— Listed records —
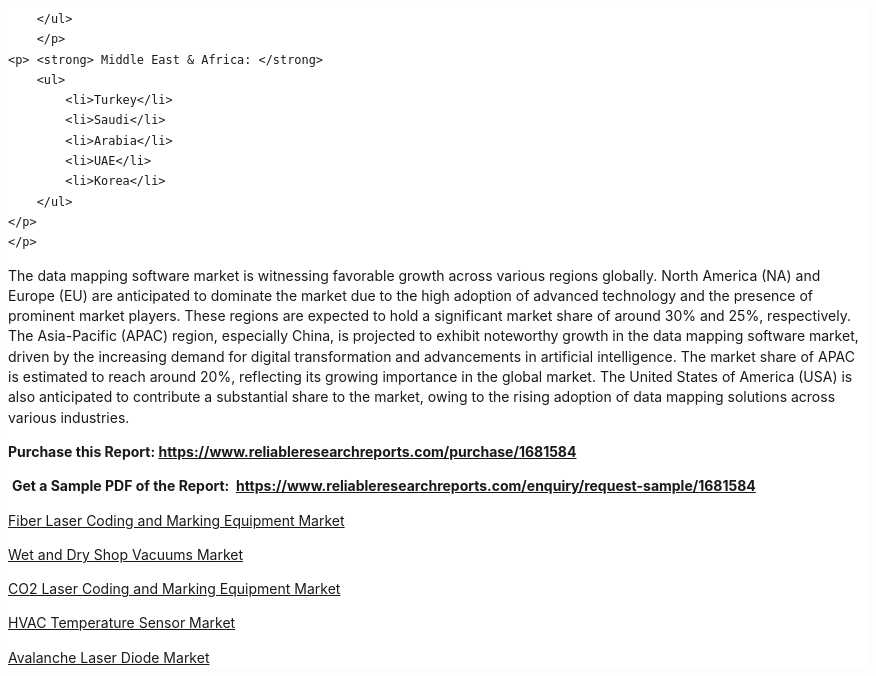         </ul>
        </p> 
    <p> <strong> Middle East & Africa: </strong>
        <ul>
            <li>Turkey</li>
            <li>Saudi</li>
            <li>Arabia</li>
            <li>UAE</li>
            <li>Korea</li>
        </ul>
    </p>
    </p>
<p><p>The data mapping software market is witnessing favorable growth across various regions globally. North America (NA) and Europe (EU) are anticipated to dominate the market due to the high adoption of advanced technology and the presence of prominent market players. These regions are expected to hold a significant market share of around 30% and 25%, respectively. The Asia-Pacific (APAC) region, especially China, is projected to exhibit noteworthy growth in the data mapping software market, driven by the increasing demand for digital transformation and advancements in artificial intelligence. The market share of APAC is estimated to reach around 20%, reflecting its growing importance in the global market. The United States of America (USA) is also anticipated to contribute a substantial share to the market, owing to the rising adoption of data mapping solutions across various industries.</p></p>
<p><strong>Purchase this Report: <a href="https://www.reliableresearchreports.com/purchase/1681584">https://www.reliableresearchreports.com/purchase/1681584</a></strong></p>
<p>&nbsp;<strong>Get a Sample PDF of the Report:&nbsp;&nbsp;<a href="https://www.reliableresearchreports.com/enquiry/request-sample/1681584">https://www.reliableresearchreports.com/enquiry/request-sample/1681584</a></strong></p>
<p><strong></strong></p>
<p><p><a href="https://www.linkedin.com/pulse/fiber-laser-coding-marking-equipment-market/">Fiber Laser Coding and Marking Equipment Market</a></p><p><a href="https://medium.com/@lupeosinski/wet-and-dry-shop-vacuums-market-size-growth-forecast-2023-2030-69847696a22b">Wet and Dry Shop Vacuums Market</a></p><p><a href="https://www.linkedin.com/pulse/co2-laser-coding-marking-equipment-market-research-report/">CO2 Laser Coding and Marking Equipment Market</a></p><p><a href="https://medium.com/@beauhagenes2023/hvac-temperature-sensor-market-size-growth-forecast-2023-2030-19028241ce6a">HVAC Temperature Sensor Market</a></p><p><a href="https://www.linkedin.com/pulse/avalanche-laser-diode-market-size-share-global-analysis-report/">Avalanche Laser Diode Market</a></p></p>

— Assignment —
Lines in the listing above that contain the word "reliableresearchreports" must be copied; leave out the rest.

— Exercise result —
<p><strong>Purchase this Report: <a href="https://www.reliableresearchreports.com/purchase/1681584">https://www.reliableresearchreports.com/purchase/1681584</a></strong></p>
<p>&nbsp;<strong>Get a Sample PDF of the Report:&nbsp;&nbsp;<a href="https://www.reliableresearchreports.com/enquiry/request-sample/1681584">https://www.reliableresearchreports.com/enquiry/request-sample/1681584</a></strong></p>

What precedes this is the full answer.